Stoute's dexterity was complemented by the superb timing of Dettori—who replicated his ambush of Lady Eli (Divine Park) on Queen's Trust (GB) (Dansili {GB}) in the Filly & Mare Turf two years ago.

Up to that moment, it had begun to feel as though the raiders might have to start claiming credit for Chad Brown's imported winners—whether bought at Tattersalls, or from a French stable. By thwarting Wild Illusion (GB) (Dubawi {Ire}) with Sistercharlie (Ire) (Myboycharlie {Ire}), Brown even reduced Charlie Appleby's Breeders' Cup record to three-for-six. The man's obviously losing his touch, but Wild Illusion could not have represented him more honourably.

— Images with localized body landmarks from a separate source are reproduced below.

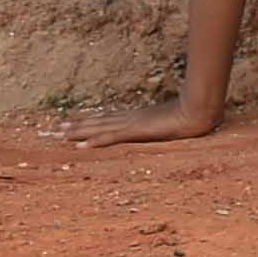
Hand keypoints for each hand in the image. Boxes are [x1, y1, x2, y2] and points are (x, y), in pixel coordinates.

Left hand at [63, 97, 224, 147]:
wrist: (199, 110)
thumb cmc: (193, 113)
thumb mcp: (177, 119)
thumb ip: (169, 121)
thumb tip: (171, 123)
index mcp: (140, 116)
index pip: (111, 118)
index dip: (93, 120)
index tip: (78, 121)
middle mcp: (131, 118)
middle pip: (100, 121)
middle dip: (79, 125)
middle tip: (58, 128)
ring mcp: (133, 124)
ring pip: (100, 128)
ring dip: (81, 132)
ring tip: (62, 135)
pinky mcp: (136, 130)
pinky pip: (111, 137)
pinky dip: (95, 141)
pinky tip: (82, 146)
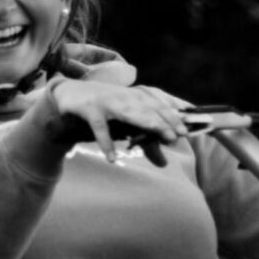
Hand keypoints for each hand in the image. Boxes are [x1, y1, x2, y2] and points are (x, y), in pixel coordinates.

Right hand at [52, 80, 191, 164]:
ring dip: (149, 124)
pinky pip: (100, 128)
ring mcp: (107, 101)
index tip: (189, 125)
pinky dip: (106, 142)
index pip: (159, 101)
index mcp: (134, 95)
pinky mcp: (90, 109)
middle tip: (180, 134)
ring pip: (131, 112)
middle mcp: (124, 96)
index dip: (175, 112)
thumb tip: (165, 164)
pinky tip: (113, 157)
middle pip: (150, 107)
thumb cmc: (104, 108)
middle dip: (167, 120)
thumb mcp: (126, 122)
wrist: (69, 93)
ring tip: (164, 137)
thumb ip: (145, 141)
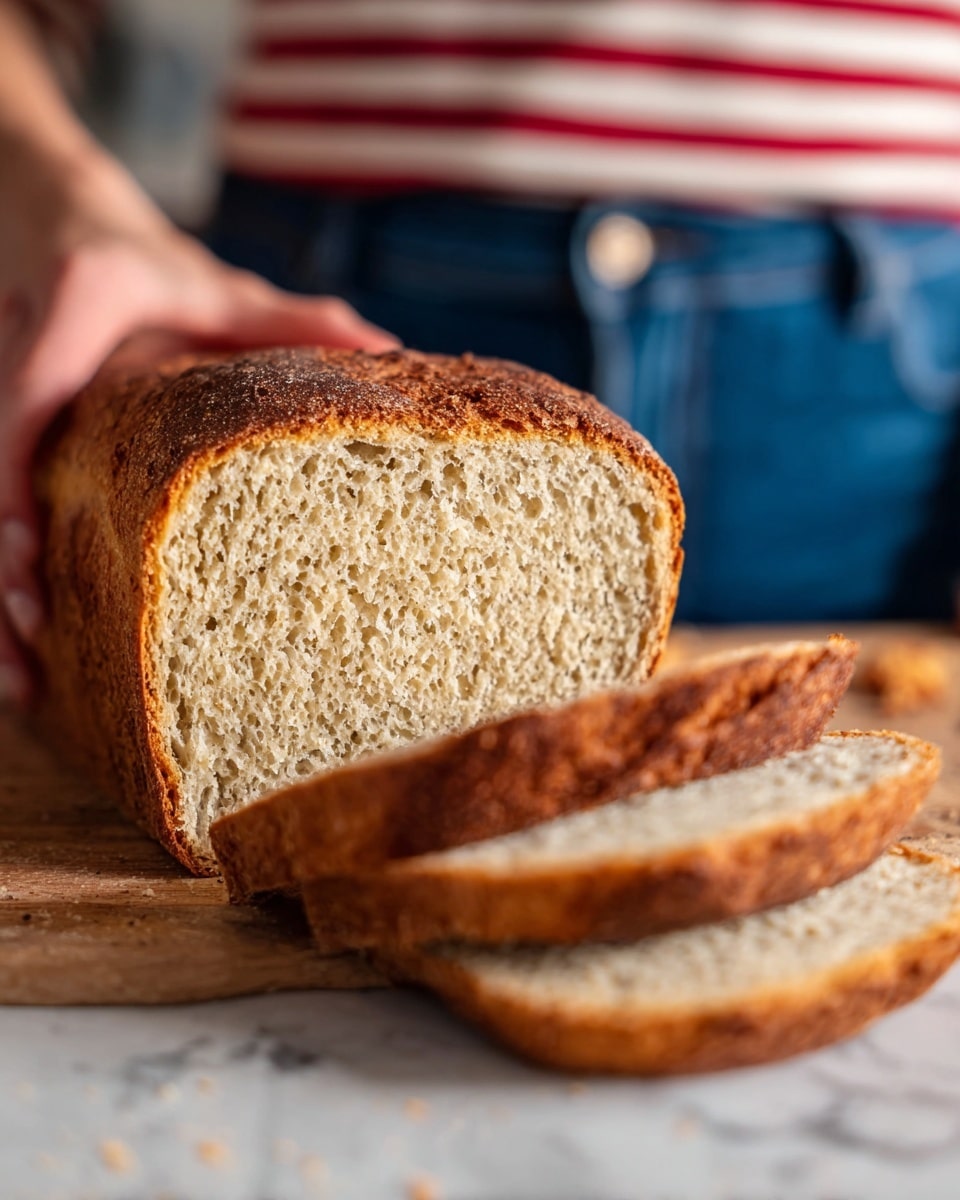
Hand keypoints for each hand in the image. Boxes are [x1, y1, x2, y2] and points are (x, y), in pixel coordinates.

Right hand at [0, 144, 397, 706]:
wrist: (65, 227)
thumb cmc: (147, 267)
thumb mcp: (216, 287)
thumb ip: (292, 320)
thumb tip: (387, 350)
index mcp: (76, 316)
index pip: (33, 400)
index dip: (18, 475)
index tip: (28, 543)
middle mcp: (20, 362)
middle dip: (6, 561)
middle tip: (36, 633)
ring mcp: (1, 407)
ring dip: (0, 595)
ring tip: (25, 686)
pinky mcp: (5, 442)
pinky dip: (10, 577)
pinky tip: (31, 648)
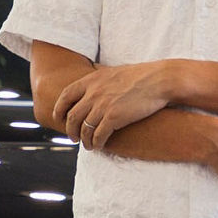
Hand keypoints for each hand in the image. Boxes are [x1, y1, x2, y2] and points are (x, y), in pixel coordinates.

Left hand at [53, 61, 170, 149]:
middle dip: (70, 130)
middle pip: (72, 116)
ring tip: (88, 146)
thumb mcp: (113, 71)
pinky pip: (98, 135)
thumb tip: (93, 79)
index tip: (58, 118)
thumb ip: (100, 78)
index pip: (66, 95)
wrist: (158, 80)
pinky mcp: (114, 117)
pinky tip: (99, 146)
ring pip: (84, 129)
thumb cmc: (140, 76)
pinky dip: (96, 143)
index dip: (59, 109)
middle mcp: (93, 93)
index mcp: (91, 80)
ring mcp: (103, 105)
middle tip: (73, 138)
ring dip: (84, 140)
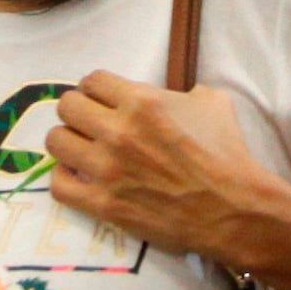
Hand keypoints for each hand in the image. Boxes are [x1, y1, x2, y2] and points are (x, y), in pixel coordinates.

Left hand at [44, 76, 285, 265]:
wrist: (234, 209)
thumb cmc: (226, 153)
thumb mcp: (211, 103)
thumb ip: (180, 92)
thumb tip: (167, 95)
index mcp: (142, 101)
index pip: (92, 81)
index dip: (97, 89)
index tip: (104, 100)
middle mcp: (118, 131)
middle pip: (68, 106)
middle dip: (79, 111)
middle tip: (92, 123)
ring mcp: (107, 169)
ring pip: (56, 141)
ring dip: (68, 142)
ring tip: (82, 149)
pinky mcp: (103, 204)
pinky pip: (59, 185)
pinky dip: (64, 178)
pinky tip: (78, 176)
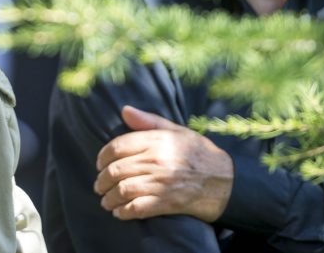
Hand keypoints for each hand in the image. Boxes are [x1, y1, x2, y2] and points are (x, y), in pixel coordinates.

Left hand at [94, 105, 233, 221]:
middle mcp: (157, 161)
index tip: (99, 163)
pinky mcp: (166, 203)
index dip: (102, 156)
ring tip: (106, 200)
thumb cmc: (198, 152)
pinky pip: (136, 208)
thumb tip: (124, 111)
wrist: (224, 180)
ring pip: (122, 190)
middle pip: (116, 170)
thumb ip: (148, 121)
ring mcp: (161, 183)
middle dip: (102, 180)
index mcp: (157, 140)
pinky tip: (119, 212)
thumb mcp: (176, 131)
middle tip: (99, 185)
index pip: (118, 147)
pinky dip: (123, 212)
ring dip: (109, 198)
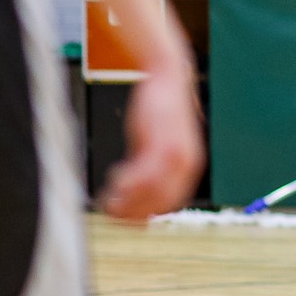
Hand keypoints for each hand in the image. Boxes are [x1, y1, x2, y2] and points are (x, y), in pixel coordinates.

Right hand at [103, 63, 203, 221]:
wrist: (167, 78)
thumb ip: (152, 167)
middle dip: (131, 214)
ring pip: (149, 195)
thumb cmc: (159, 111)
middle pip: (158, 206)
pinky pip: (141, 176)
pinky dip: (125, 184)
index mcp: (189, 168)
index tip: (124, 217)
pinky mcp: (160, 145)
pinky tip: (113, 177)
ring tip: (107, 197)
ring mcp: (174, 156)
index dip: (144, 216)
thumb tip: (134, 190)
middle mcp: (186, 165)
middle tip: (109, 209)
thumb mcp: (158, 143)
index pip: (168, 206)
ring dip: (124, 201)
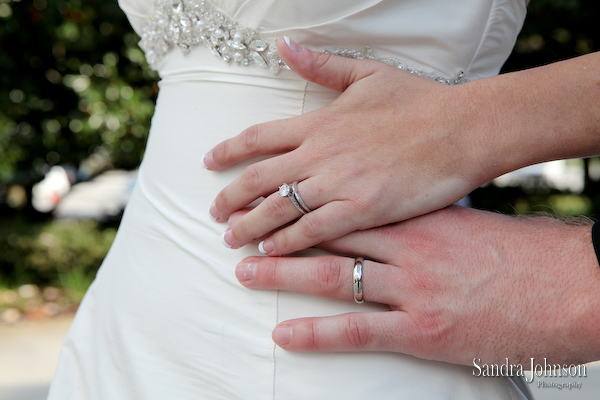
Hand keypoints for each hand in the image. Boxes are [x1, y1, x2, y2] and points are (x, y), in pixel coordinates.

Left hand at [204, 37, 496, 255]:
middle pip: (259, 178)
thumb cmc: (419, 101)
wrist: (461, 129)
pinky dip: (287, 241)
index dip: (229, 151)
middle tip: (215, 213)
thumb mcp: (367, 74)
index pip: (258, 137)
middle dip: (231, 197)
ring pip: (278, 208)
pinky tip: (271, 251)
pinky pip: (312, 230)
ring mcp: (338, 182)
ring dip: (250, 226)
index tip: (210, 162)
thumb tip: (285, 45)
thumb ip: (321, 66)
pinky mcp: (361, 208)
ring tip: (232, 239)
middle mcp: (320, 153)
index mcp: (320, 121)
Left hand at [235, 206, 599, 365]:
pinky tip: (285, 334)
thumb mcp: (465, 222)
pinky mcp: (421, 330)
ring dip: (283, 275)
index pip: (347, 207)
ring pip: (332, 277)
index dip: (305, 203)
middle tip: (240, 230)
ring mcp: (411, 289)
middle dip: (280, 233)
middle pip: (328, 237)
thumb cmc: (518, 253)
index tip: (273, 198)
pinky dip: (317, 333)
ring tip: (246, 271)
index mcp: (416, 218)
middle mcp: (406, 247)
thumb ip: (422, 218)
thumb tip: (395, 212)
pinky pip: (358, 331)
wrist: (565, 286)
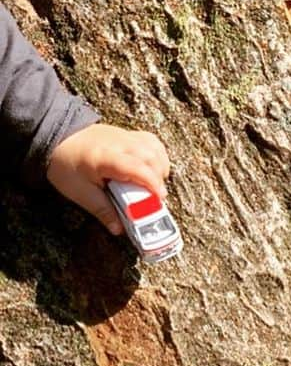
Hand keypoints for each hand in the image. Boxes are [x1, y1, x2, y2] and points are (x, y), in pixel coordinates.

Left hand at [46, 123, 170, 235]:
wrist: (55, 137)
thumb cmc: (66, 164)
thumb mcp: (80, 192)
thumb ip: (102, 211)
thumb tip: (119, 229)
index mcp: (105, 158)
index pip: (137, 168)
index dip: (152, 184)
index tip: (159, 199)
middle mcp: (119, 144)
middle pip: (151, 158)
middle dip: (158, 180)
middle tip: (153, 198)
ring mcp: (124, 137)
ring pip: (155, 150)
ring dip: (161, 169)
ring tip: (153, 185)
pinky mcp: (128, 136)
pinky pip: (152, 143)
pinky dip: (159, 157)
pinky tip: (154, 169)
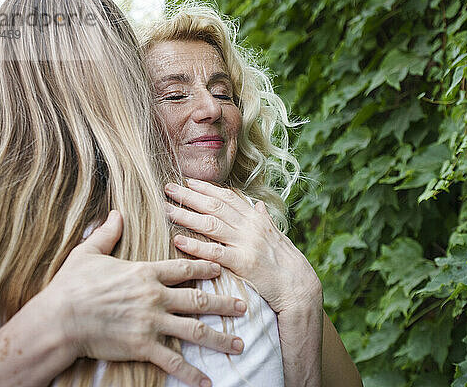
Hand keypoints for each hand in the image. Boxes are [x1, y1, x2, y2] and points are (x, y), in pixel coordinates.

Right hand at [41, 210, 246, 386]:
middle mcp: (155, 296)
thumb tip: (115, 213)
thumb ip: (107, 233)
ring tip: (240, 344)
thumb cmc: (71, 286)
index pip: (184, 268)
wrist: (59, 319)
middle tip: (243, 307)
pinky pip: (173, 361)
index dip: (205, 268)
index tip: (221, 269)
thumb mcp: (89, 253)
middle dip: (223, 304)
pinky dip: (192, 373)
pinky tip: (207, 382)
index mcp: (145, 273)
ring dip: (219, 338)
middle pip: (198, 300)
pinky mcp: (142, 345)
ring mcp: (151, 322)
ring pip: (194, 330)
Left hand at [164, 179, 322, 313]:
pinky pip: (215, 252)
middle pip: (214, 206)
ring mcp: (246, 243)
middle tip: (168, 188)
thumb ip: (264, 219)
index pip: (227, 197)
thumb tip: (259, 205)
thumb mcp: (276, 236)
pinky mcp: (243, 263)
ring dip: (186, 215)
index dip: (206, 188)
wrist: (299, 286)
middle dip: (190, 195)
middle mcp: (250, 226)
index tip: (188, 181)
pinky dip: (195, 246)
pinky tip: (178, 240)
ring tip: (166, 209)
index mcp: (256, 218)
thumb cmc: (286, 262)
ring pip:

And the same was true of Thunder Snow (Ire) (Helmet {Aus}) on behalf of Appleby's Godolphin colleague Saeed bin Suroor when third in the Classic itself. Mendelssohn (Scat Daddy) did well to hold on for fifth, after again setting a manic early pace, but it was never happening for Roaring Lion (Kitten's Joy), soon chased along on the inside and under a drive by halfway. He trailed in last, but the experiment will not have taken a cent off the value he had established, for his next career, in a series of lionhearted performances through a heavy campaign.

It would be wrong, moreover, to treat his unpleasant experience here as a consideration when Europeans contemplate this race in future. As pertinent as anything, perhaps, is an interval of just two weeks since a gruelling race at Ascot and, while Magical deserves immense credit for running as well as she did on the same turnaround, perhaps Roaring Lion's owners—who so generously underwrite the Ascot card—will ponder using their influence to do something about that.

As it is, Thunder Snow and Mendelssohn both gave it their best shot after a contrastingly purposeful grounding in dirt racing. One way or another, however, it proved a frustrating meeting for the Ballydoyle cavalry.

At Coolmore they have always grasped the dividends available by opening up a new market with success here; but the same is true of Juddmonte, whose Teddy Grimthorpe stressed that when you bring a horse here, you have to do it like you mean it—and not as some kind of whimsical afterthought.

Grimthorpe also disclosed that the Breeders' Cup is annually the first entry in the Prince's diary. And that is something with which many of us can identify.